September 16, 2015 – The Bering Sea


(Click on the photo to enlarge it.)

Guo Chuan (second from right) and his international crew were thrilled to cross the 3,200-mile Northeast Passage nonstop and unscathed, thus setting a new benchmark time.

Photo Courtesy GuoChuanSailing
© 2017 Latitude 38 Media, LLC

Although there was no brass band to greet them when they arrived at the Bering Strait, renowned Chinese sailor Guo Chuan and his five-man international crew set a new sailing benchmark yesterday, having completed the first nonstop crossing of the Northeast Passage in a sailboat, the 97-ft trimaran Qingdao China. (We're talking about the opposite side of the Polar Ice Cap from the Northwest Passage.) The 3,240-mile voyage from Murmansk, Russia, took them 13 days.
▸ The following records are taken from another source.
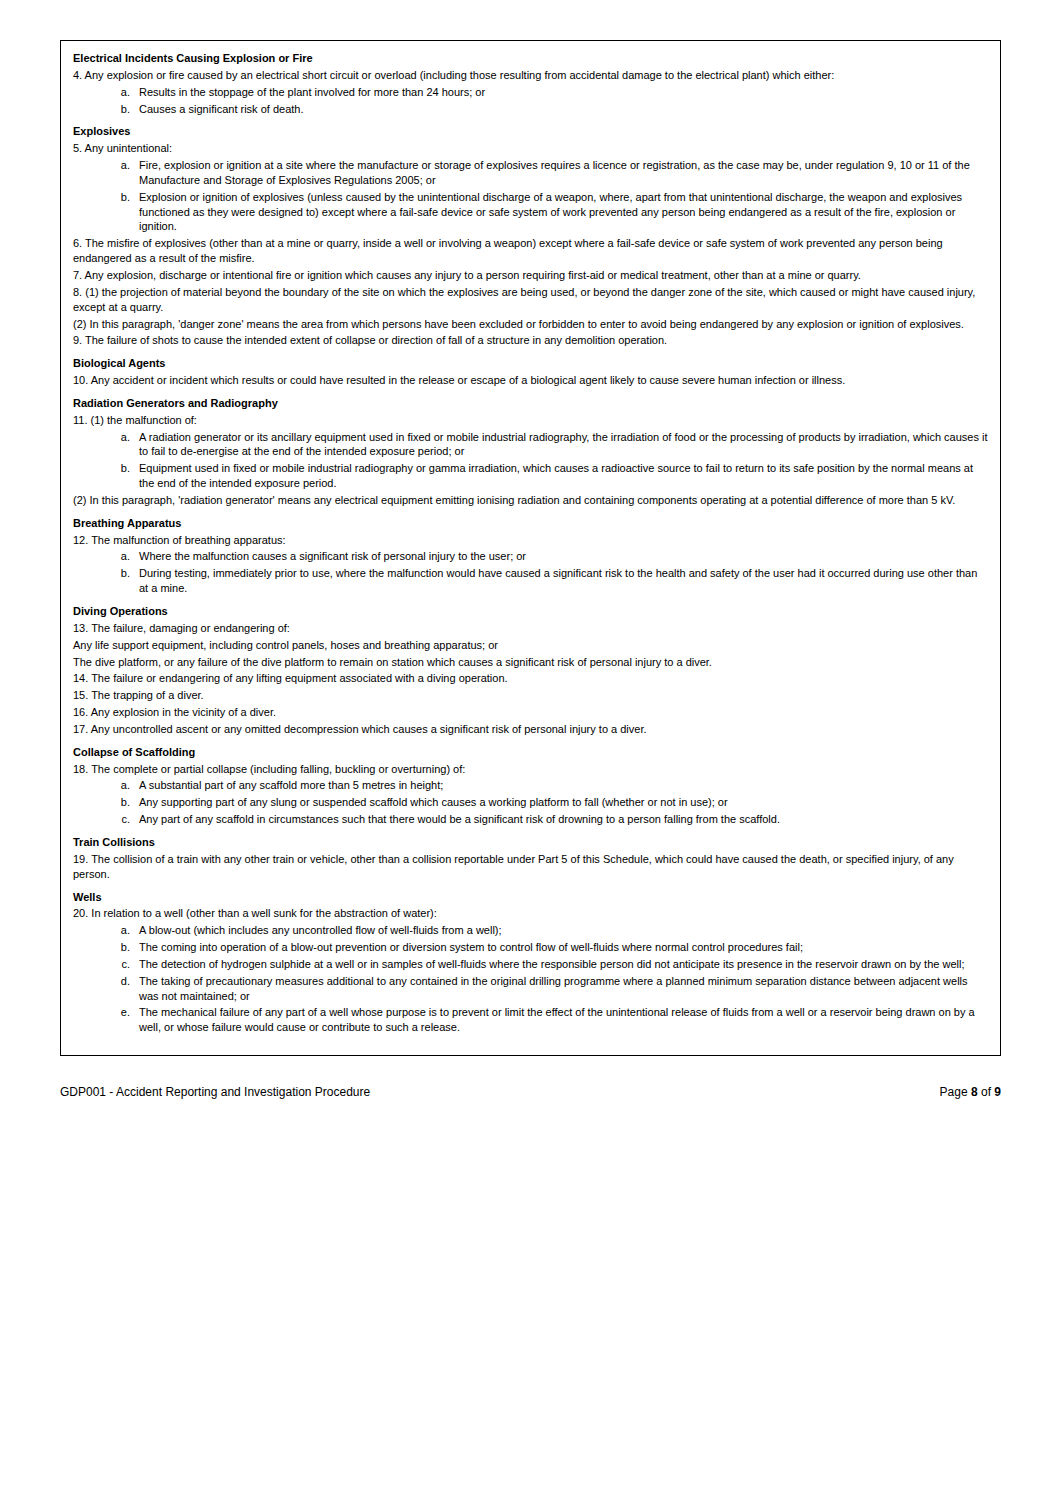Electrical Incidents Causing Explosion or Fire
4. Any explosion or fire caused by an electrical short circuit or overload (including those resulting from accidental damage to the electrical plant) which either:
Results in the stoppage of the plant involved for more than 24 hours; or
Causes a significant risk of death.
Explosives
5. Any unintentional:
Fire, explosion or ignition at a site where the manufacture or storage of explosives requires a licence or registration, as the case may be, under regulation 9, 10 or 11 of the Manufacture and Storage of Explosives Regulations 2005; or
Explosion or ignition of explosives (unless caused by the unintentional discharge of a weapon, where, apart from that unintentional discharge, the weapon and explosives functioned as they were designed to) except where a fail-safe device or safe system of work prevented any person being endangered as a result of the fire, explosion or ignition.
6. The misfire of explosives (other than at a mine or quarry, inside a well or involving a weapon) except where a fail-safe device or safe system of work prevented any person being endangered as a result of the misfire.
7. Any explosion, discharge or intentional fire or ignition which causes any injury to a person requiring first-aid or medical treatment, other than at a mine or quarry.
8. (1) the projection of material beyond the boundary of the site on which the explosives are being used, or beyond the danger zone of the site, which caused or might have caused injury, except at a quarry.
(2) In this paragraph, 'danger zone' means the area from which persons have been excluded or forbidden to enter to avoid being endangered by any explosion or ignition of explosives.
9. The failure of shots to cause the intended extent of collapse or direction of fall of a structure in any demolition operation.
Biological Agents
10. Any accident or incident which results or could have resulted in the release or escape of a biological agent likely to cause severe human infection or illness.
Radiation Generators and Radiography
11. (1) the malfunction of:
A radiation generator or its ancillary equipment used in fixed or mobile industrial radiography, the irradiation of food or the processing of products by irradiation, which causes it to fail to de-energise at the end of the intended exposure period; or
Equipment used in fixed or mobile industrial radiography or gamma irradiation, which causes a radioactive source to fail to return to its safe position by the normal means at the end of the intended exposure period.
(2) In this paragraph, 'radiation generator' means any electrical equipment emitting ionising radiation and containing components operating at a potential difference of more than 5 kV.
Breathing Apparatus
12. The malfunction of breathing apparatus:
Where the malfunction causes a significant risk of personal injury to the user; or
During testing, immediately prior to use, where the malfunction would have caused a significant risk to the health and safety of the user had it occurred during use other than at a mine.
Diving Operations
13. The failure, damaging or endangering of:
Any life support equipment, including control panels, hoses and breathing apparatus; or
The dive platform, or any failure of the dive platform to remain on station which causes a significant risk of personal injury to a diver.
14. The failure or endangering of any lifting equipment associated with a diving operation.
15. The trapping of a diver.
16. Any explosion in the vicinity of a diver.
17. Any uncontrolled ascent or any omitted decompression which causes a significant risk of personal injury to a diver.
Collapse of Scaffolding
18. The complete or partial collapse (including falling, buckling or overturning) of:
A substantial part of any scaffold more than 5 metres in height;
Any supporting part of any slung or suspended scaffold which causes a working platform to fall (whether or not in use); or
Any part of any scaffold in circumstances such that there would be a significant risk of drowning to a person falling from the scaffold.
Train Collisions
19. The collision of a train with any other train or vehicle, other than a collision reportable under Part 5 of this Schedule, which could have caused the death, or specified injury, of any person.
Wells
20. In relation to a well (other than a well sunk for the abstraction of water):
A blow-out (which includes any uncontrolled flow of well-fluids from a well);
The coming into operation of a blow-out prevention or diversion system to control flow of well-fluids where normal control procedures fail;
The detection of hydrogen sulphide at a well or in samples of well-fluids where the responsible person did not anticipate its presence in the reservoir drawn on by the well;
The taking of precautionary measures additional to any contained in the original drilling programme where a planned minimum separation distance between adjacent wells was not maintained; or
The mechanical failure of any part of a well whose purpose is to prevent or limit the effect of the unintentional release of fluids from a well or a reservoir being drawn on by a well, or whose failure would cause or contribute to such a release.
GDP001 - Accident Reporting and Investigation Procedure
Page 8 of 9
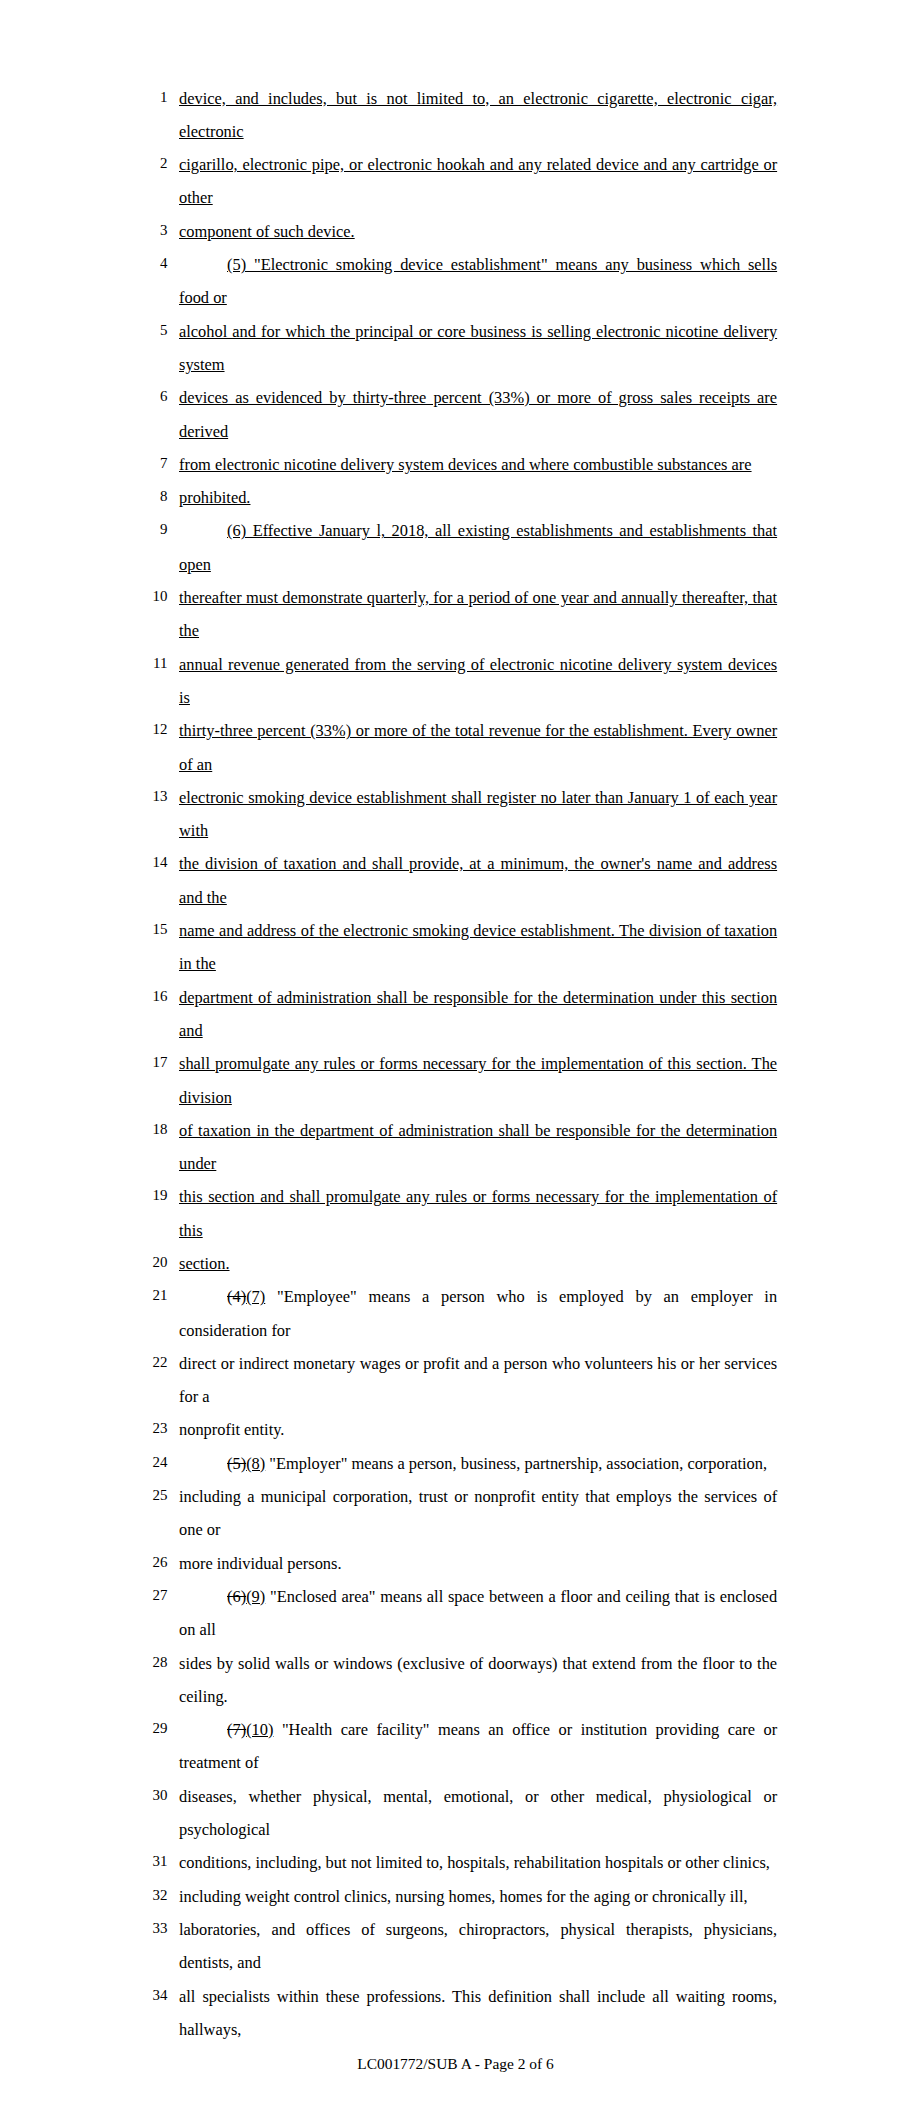device, and includes, but is not limited to, an electronic cigarette, electronic cigar, electronic
cigarillo, electronic pipe, or electronic hookah and any related device and any cartridge or other
component of such device.
(5) "Electronic smoking device establishment" means any business which sells food or
alcohol and for which the principal or core business is selling electronic nicotine delivery system
devices as evidenced by thirty-three percent (33%) or more of gross sales receipts are derived
from electronic nicotine delivery system devices and where combustible substances are
prohibited.
(6) Effective January l, 2018, all existing establishments and establishments that open
thereafter must demonstrate quarterly, for a period of one year and annually thereafter, that the
annual revenue generated from the serving of electronic nicotine delivery system devices is
thirty-three percent (33%) or more of the total revenue for the establishment. Every owner of an
electronic smoking device establishment shall register no later than January 1 of each year with
the division of taxation and shall provide, at a minimum, the owner's name and address and the
name and address of the electronic smoking device establishment. The division of taxation in the
department of administration shall be responsible for the determination under this section and
shall promulgate any rules or forms necessary for the implementation of this section. The division
of taxation in the department of administration shall be responsible for the determination under
this section and shall promulgate any rules or forms necessary for the implementation of this
section.
(4)(7) "Employee" means a person who is employed by an employer in consideration for
direct or indirect monetary wages or profit and a person who volunteers his or her services for a
nonprofit entity.
(5)(8) "Employer" means a person, business, partnership, association, corporation,
including a municipal corporation, trust or nonprofit entity that employs the services of one or
more individual persons.
(6)(9) "Enclosed area" means all space between a floor and ceiling that is enclosed on all
sides by solid walls or windows (exclusive of doorways) that extend from the floor to the ceiling.
(7)(10) "Health care facility" means an office or institution providing care or treatment of
diseases, whether physical, mental, emotional, or other medical, physiological or psychological
conditions, including, but not limited to, hospitals, rehabilitation hospitals or other clinics,
including weight control clinics, nursing homes, homes for the aging or chronically ill,
laboratories, and offices of surgeons, chiropractors, physical therapists, physicians, dentists, and
all specialists within these professions. This definition shall include all waiting rooms, hallways,
LC001772/SUB A - Page 2 of 6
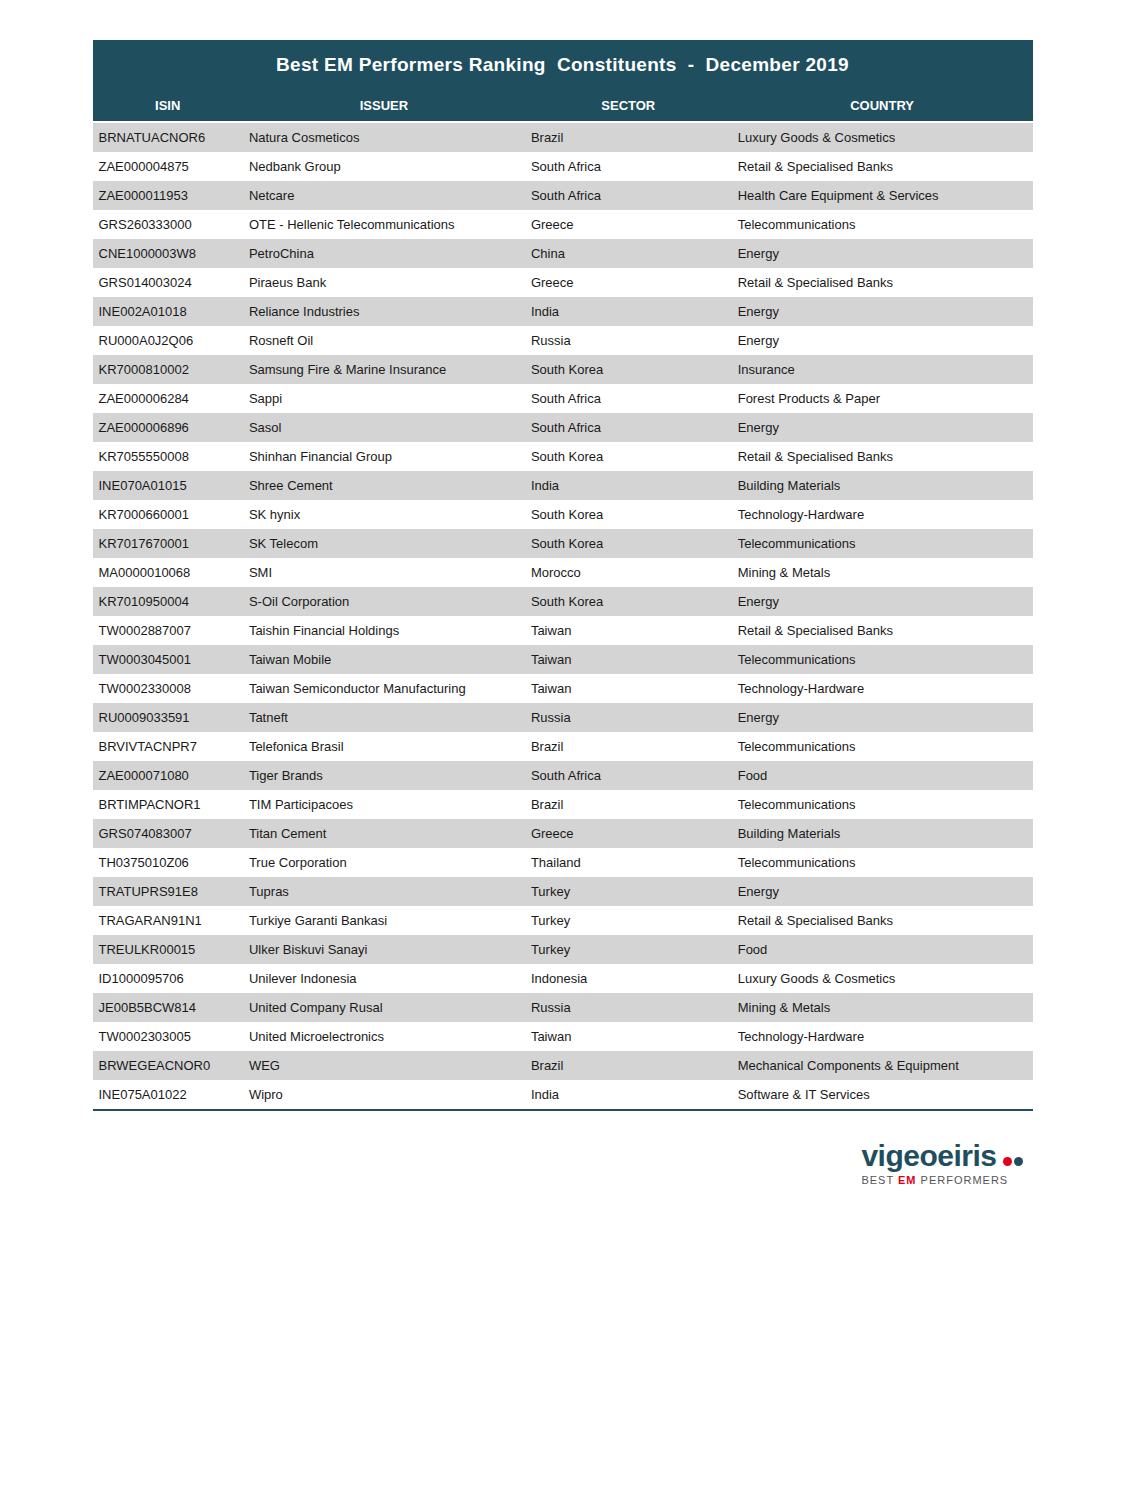Best EM Performers Ranking Constituents - December 2019
| ISIN | ISSUER | SECTOR | COUNTRY |
| --- | --- | --- | --- |
| BRNATUACNOR6 | Natura Cosmeticos | Brazil | Luxury Goods & Cosmetics |
| ZAE000004875 | Nedbank Group | South Africa | Retail & Specialised Banks |
| ZAE000011953 | Netcare | South Africa | Health Care Equipment & Services |
| GRS260333000 | OTE - Hellenic Telecommunications | Greece | Telecommunications |
| CNE1000003W8 | PetroChina | China | Energy |
| GRS014003024 | Piraeus Bank | Greece | Retail & Specialised Banks |
| INE002A01018 | Reliance Industries | India | Energy |
| RU000A0J2Q06 | Rosneft Oil | Russia | Energy |
| KR7000810002 | Samsung Fire & Marine Insurance | South Korea | Insurance |
| ZAE000006284 | Sappi | South Africa | Forest Products & Paper |
| ZAE000006896 | Sasol | South Africa | Energy |
| KR7055550008 | Shinhan Financial Group | South Korea | Retail & Specialised Banks |
| INE070A01015 | Shree Cement | India | Building Materials |
| KR7000660001 | SK hynix | South Korea | Technology-Hardware |
| KR7017670001 | SK Telecom | South Korea | Telecommunications |
| MA0000010068 | SMI | Morocco | Mining & Metals |
| KR7010950004 | S-Oil Corporation | South Korea | Energy |
| TW0002887007 | Taishin Financial Holdings | Taiwan | Retail & Specialised Banks |
| TW0003045001 | Taiwan Mobile | Taiwan | Telecommunications |
| TW0002330008 | Taiwan Semiconductor Manufacturing | Taiwan | Technology-Hardware |
| RU0009033591 | Tatneft | Russia | Energy |
| BRVIVTACNPR7 | Telefonica Brasil | Brazil | Telecommunications |
| ZAE000071080 | Tiger Brands | South Africa | Food |
| BRTIMPACNOR1 | TIM Participacoes | Brazil | Telecommunications |
| GRS074083007 | Titan Cement | Greece | Building Materials |
| TH0375010Z06 | True Corporation | Thailand | Telecommunications |
| TRATUPRS91E8 | Tupras | Turkey | Energy |
| TRAGARAN91N1 | Turkiye Garanti Bankasi | Turkey | Retail & Specialised Banks |
| TREULKR00015 | Ulker Biskuvi Sanayi | Turkey | Food |
| ID1000095706 | Unilever Indonesia | Indonesia | Luxury Goods & Cosmetics |
| JE00B5BCW814 | United Company Rusal | Russia | Mining & Metals |
| TW0002303005 | United Microelectronics | Taiwan | Technology-Hardware |
| BRWEGEACNOR0 | WEG | Brazil | Mechanical Components & Equipment |
| INE075A01022 | Wipro | India | Software & IT Services |
vigeoeiris
BEST EM PERFORMERS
Having made the treacherous crossing in the name of world peace, Chuan, 50, is undoubtedly thrilled with his team's success and the attention the effort has garnered from international media, but his taste of glory was probably bittersweet. Early on, Chuan was quoted as saying: "In view of sailing, I do not want to see any Arctic ice as it would be dangerous for the fragile hull. However, it is really sad to see such disappearance of icebergs caused by global warming. Though it makes the route navigable, I would like to see more ice deep in my heart."


Talk about lonely waters, we have to wonder if Qingdao China's crew saw any vessel traffic during their 13-day crossing. 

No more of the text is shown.